People in F-L are thrilled that so many of their old friends stood by them in the crisis. “It was very heartening to see the support we got from suppliers,” CFO Andy Jordan says. Jordan attributes much of the support the company received to the business values of the owning families—particularly “Monnie Lussky’s ethic.”
“There were so many critical links in this chain,” adds Richard. “If any of them had broken, we were gone. If our largest paper supplier, Dennis Paper Co., did not give us the terms we needed, we were gone, because we had only so much money to run this company. Probably the easiest thing the bank could have done at the time was liquidate us. Zach Martin [special assets officer of First American] could have pulled the plug, but he didn’t. And I think he’s happy that he didn’t. We’ll be a good customer for that bank for as long as they want us.”
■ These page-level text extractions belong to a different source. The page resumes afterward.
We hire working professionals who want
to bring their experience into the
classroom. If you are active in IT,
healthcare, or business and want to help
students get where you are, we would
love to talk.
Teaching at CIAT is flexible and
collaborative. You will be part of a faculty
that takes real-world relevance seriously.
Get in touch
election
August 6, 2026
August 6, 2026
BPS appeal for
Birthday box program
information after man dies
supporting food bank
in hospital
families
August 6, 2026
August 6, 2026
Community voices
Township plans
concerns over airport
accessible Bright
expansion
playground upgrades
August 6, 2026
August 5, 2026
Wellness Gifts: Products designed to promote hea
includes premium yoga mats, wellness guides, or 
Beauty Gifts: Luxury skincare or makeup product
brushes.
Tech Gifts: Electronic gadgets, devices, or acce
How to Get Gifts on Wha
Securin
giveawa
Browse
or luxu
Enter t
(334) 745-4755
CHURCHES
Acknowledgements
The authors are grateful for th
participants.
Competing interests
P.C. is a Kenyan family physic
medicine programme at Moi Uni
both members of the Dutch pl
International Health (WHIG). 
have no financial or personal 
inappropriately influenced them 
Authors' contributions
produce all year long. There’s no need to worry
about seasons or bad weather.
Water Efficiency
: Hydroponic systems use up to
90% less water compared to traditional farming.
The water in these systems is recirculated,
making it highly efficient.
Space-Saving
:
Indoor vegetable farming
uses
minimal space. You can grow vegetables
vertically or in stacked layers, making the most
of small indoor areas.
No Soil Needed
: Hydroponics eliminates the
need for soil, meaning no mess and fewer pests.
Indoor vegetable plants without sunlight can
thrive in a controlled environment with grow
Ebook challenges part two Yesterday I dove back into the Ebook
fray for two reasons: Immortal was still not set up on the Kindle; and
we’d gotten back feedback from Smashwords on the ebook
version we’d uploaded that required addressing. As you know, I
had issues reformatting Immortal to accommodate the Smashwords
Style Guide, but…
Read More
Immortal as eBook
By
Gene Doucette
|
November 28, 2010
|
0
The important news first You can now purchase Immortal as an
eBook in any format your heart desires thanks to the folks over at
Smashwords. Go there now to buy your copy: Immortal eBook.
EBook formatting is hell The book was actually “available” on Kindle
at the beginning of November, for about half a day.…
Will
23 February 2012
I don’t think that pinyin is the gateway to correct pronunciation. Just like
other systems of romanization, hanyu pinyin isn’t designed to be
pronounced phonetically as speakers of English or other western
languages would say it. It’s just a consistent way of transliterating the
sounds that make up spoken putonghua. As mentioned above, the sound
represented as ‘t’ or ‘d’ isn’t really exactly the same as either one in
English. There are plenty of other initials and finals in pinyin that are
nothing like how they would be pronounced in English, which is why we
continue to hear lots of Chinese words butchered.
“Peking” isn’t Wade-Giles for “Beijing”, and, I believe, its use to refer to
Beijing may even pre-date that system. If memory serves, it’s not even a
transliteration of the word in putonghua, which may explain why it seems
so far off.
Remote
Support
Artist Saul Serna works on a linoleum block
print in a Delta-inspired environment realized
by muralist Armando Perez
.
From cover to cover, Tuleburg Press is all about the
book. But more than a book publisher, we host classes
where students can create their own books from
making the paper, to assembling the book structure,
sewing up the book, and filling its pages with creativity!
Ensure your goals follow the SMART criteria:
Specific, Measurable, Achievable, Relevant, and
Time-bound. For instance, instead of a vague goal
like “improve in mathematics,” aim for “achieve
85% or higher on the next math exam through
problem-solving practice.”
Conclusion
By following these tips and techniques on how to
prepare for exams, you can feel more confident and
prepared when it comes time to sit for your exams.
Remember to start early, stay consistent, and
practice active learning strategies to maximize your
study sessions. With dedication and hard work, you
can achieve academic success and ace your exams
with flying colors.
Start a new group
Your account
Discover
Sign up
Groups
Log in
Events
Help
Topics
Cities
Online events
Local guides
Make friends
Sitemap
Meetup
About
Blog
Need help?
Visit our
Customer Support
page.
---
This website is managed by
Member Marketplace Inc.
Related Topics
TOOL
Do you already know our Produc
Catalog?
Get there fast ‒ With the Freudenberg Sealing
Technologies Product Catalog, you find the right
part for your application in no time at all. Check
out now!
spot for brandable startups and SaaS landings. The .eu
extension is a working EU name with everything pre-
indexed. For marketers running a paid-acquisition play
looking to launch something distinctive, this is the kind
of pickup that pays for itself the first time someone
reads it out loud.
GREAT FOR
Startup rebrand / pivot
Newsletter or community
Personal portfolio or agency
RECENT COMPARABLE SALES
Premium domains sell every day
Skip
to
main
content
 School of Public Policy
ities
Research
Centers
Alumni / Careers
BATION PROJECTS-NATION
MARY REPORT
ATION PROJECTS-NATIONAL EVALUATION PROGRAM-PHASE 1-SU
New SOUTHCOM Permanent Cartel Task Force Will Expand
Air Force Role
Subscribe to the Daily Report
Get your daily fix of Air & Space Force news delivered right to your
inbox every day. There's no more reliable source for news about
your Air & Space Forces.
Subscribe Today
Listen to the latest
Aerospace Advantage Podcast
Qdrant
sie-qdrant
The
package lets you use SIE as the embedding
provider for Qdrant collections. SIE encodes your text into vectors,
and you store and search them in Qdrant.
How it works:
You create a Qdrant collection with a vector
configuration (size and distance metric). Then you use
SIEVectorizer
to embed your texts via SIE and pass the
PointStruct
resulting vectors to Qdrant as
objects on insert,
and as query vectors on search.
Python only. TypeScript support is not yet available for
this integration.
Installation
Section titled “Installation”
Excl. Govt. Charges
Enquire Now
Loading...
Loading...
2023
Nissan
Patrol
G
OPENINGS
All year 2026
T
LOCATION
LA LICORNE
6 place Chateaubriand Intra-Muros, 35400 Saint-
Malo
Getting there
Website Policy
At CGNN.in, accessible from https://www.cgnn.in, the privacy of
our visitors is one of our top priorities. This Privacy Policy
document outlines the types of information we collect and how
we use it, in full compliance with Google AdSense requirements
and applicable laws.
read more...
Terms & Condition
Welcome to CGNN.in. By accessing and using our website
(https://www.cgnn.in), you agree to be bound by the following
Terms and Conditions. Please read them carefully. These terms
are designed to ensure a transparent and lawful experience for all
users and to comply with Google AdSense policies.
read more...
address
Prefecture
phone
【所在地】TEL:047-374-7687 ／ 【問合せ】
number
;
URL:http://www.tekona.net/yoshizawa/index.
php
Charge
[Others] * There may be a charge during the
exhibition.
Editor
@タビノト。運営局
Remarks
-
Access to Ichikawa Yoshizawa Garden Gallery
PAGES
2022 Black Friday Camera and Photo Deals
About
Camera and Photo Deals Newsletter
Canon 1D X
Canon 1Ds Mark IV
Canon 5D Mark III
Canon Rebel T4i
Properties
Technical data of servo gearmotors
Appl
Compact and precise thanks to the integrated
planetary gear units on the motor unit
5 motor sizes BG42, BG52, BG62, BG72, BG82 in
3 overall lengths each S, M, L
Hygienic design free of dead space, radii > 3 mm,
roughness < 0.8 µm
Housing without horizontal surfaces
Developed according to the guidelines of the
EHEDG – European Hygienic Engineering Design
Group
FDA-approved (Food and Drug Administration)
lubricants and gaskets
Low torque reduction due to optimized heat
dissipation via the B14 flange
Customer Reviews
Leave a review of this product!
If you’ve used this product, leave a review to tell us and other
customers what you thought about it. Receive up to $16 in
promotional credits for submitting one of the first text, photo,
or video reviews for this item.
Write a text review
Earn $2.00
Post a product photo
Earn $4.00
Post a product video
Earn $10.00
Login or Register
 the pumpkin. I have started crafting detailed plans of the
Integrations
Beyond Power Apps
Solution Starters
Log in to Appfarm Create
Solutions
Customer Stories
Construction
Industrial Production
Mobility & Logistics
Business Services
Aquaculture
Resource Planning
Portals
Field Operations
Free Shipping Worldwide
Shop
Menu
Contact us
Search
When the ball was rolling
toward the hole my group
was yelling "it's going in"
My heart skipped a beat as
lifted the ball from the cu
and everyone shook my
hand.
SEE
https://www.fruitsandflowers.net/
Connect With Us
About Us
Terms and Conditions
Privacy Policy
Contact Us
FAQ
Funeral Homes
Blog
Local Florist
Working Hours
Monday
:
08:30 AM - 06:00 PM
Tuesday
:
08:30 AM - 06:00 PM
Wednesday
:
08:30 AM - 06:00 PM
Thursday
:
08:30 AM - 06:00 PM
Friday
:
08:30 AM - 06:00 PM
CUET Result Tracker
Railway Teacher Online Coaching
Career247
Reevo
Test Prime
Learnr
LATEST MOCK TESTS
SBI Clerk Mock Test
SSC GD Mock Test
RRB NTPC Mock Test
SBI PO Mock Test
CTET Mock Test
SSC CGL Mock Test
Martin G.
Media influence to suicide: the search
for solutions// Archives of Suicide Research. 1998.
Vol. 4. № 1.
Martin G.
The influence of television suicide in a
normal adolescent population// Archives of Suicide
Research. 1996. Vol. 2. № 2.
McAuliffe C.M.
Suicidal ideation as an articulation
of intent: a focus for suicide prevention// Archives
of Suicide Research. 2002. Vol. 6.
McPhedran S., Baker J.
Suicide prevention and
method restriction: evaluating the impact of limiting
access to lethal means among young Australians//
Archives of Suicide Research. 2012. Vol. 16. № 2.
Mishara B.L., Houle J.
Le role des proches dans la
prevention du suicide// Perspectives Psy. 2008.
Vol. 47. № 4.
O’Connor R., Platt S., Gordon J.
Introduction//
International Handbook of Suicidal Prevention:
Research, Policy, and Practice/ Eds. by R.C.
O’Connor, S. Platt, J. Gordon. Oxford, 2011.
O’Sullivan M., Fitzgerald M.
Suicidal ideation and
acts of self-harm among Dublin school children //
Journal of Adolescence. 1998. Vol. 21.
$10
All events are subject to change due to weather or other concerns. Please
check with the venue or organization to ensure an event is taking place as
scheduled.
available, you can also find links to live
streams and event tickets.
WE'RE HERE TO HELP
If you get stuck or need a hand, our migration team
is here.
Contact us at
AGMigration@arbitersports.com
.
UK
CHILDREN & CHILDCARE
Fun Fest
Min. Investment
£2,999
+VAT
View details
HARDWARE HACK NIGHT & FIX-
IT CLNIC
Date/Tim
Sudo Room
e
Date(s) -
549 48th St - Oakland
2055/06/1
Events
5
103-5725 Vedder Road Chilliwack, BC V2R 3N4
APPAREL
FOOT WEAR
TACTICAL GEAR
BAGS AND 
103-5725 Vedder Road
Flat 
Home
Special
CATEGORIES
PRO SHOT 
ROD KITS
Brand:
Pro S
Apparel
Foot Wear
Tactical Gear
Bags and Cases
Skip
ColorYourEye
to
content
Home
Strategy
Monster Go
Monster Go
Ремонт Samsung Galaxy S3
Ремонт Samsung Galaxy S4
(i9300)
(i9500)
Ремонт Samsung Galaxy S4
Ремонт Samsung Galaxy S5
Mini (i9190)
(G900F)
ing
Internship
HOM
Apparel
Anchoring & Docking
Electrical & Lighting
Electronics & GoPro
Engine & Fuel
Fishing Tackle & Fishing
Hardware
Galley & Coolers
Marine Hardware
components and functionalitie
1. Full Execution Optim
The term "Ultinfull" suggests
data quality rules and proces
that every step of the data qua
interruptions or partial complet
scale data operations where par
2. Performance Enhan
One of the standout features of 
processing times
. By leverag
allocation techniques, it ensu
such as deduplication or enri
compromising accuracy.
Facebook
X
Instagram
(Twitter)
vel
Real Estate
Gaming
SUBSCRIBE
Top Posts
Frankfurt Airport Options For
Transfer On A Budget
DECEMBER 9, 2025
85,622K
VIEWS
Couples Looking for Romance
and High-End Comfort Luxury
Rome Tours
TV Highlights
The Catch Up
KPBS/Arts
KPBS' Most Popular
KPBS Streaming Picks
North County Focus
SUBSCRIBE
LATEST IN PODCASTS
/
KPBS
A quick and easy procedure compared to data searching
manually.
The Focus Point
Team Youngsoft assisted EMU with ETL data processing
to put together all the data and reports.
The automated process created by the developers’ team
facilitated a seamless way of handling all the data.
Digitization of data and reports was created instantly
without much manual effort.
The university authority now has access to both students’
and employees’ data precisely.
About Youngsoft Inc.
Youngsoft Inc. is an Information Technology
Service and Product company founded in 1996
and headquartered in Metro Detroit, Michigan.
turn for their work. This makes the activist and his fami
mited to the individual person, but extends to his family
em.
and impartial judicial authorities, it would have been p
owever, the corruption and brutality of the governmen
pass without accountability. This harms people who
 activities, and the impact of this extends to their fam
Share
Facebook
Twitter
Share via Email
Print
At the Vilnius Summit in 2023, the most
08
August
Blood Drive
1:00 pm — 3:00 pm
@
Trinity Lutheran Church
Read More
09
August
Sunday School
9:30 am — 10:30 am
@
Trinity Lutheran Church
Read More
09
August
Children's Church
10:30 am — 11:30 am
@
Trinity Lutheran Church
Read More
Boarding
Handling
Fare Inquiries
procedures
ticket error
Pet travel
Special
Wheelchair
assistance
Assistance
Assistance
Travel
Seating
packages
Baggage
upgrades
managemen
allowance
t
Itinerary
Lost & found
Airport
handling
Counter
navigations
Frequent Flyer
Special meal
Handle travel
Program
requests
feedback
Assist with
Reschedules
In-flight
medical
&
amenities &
Looking back on the crisis, Monnie Lussky, now 72 and chairman emeritus, recalls being so upset that he cried. “What upset me about the situation at the time was it seemed the harmonious relationship between the Francis family and the Lussky family, which had lasted so many years, no longer existed. I’m an emotional person, and it affected me deeply—and still does.”
The partnership, still 50-50 between the families, has now been re-cemented in a fourth generation, thanks to Richard and Larry. Monnie Lussky’s faith has been restored.
The reorganization of F-L Companies was probably one of the biggest challenges Richard and Larry will ever face in their business careers, requiring high-wire feats of daring, persuasion, and management skill. There’s no guarantee of smooth sailing ahead for a company that has been through two years of rough seas. But right now a mood of elation and pride pervades the Nashville company.
“No one can take away from us the feeling of having made it,” says Richard. “There are no guns pointed at our heads right now. We’ve got 100 people out there who are happy, who have good jobs. That means more than money to me.” ▪
Howard Muson is a writer, editor and consultant, and former editor and co-publisher of Family Business Magazine.
Source: Family Business Magazine, Summer 1994
Copyright © 1994. Family Business magazine. Subject to the provisions of the Terms and Conditions of the Family Business Web Site, subscribers to Family Business magazine may print and distribute copies of this article, electronically or otherwise, provided that (a) such printing and distribution is done only for your personal, informational, non-commercial purposes, and (b) you do not remove or obscure the copyright notice or other notices. For other uses, including reprint permission for non-subscribers, contact Family Business magazine.
Business: The printing and selling of a wide range of business calendars and promotional products.
Location: Nashville, TN.
Sales: $12-13 million.
Employees: 100, plus about 40 temps in the pre-holiday season.
Founded: 1919, by Virgil Francis Sr. and J.C. Lussky.
Family Employees: Richard Francis, president and CEO; Larry Lussky, chairman; Monnie Lussky, chairman emeritus; Steve Francis (cousin of Richard), manager of pre- press department.
Ownership: Divided 50-50 between Francis and Lussky families.
Board: Richard Francis and his father, Jack; Larry and Monnie Lussky.
Claim to Fame: Bounced back from a disastrous acquisition and emerged from Chapter 11 as a stronger, revitalized company.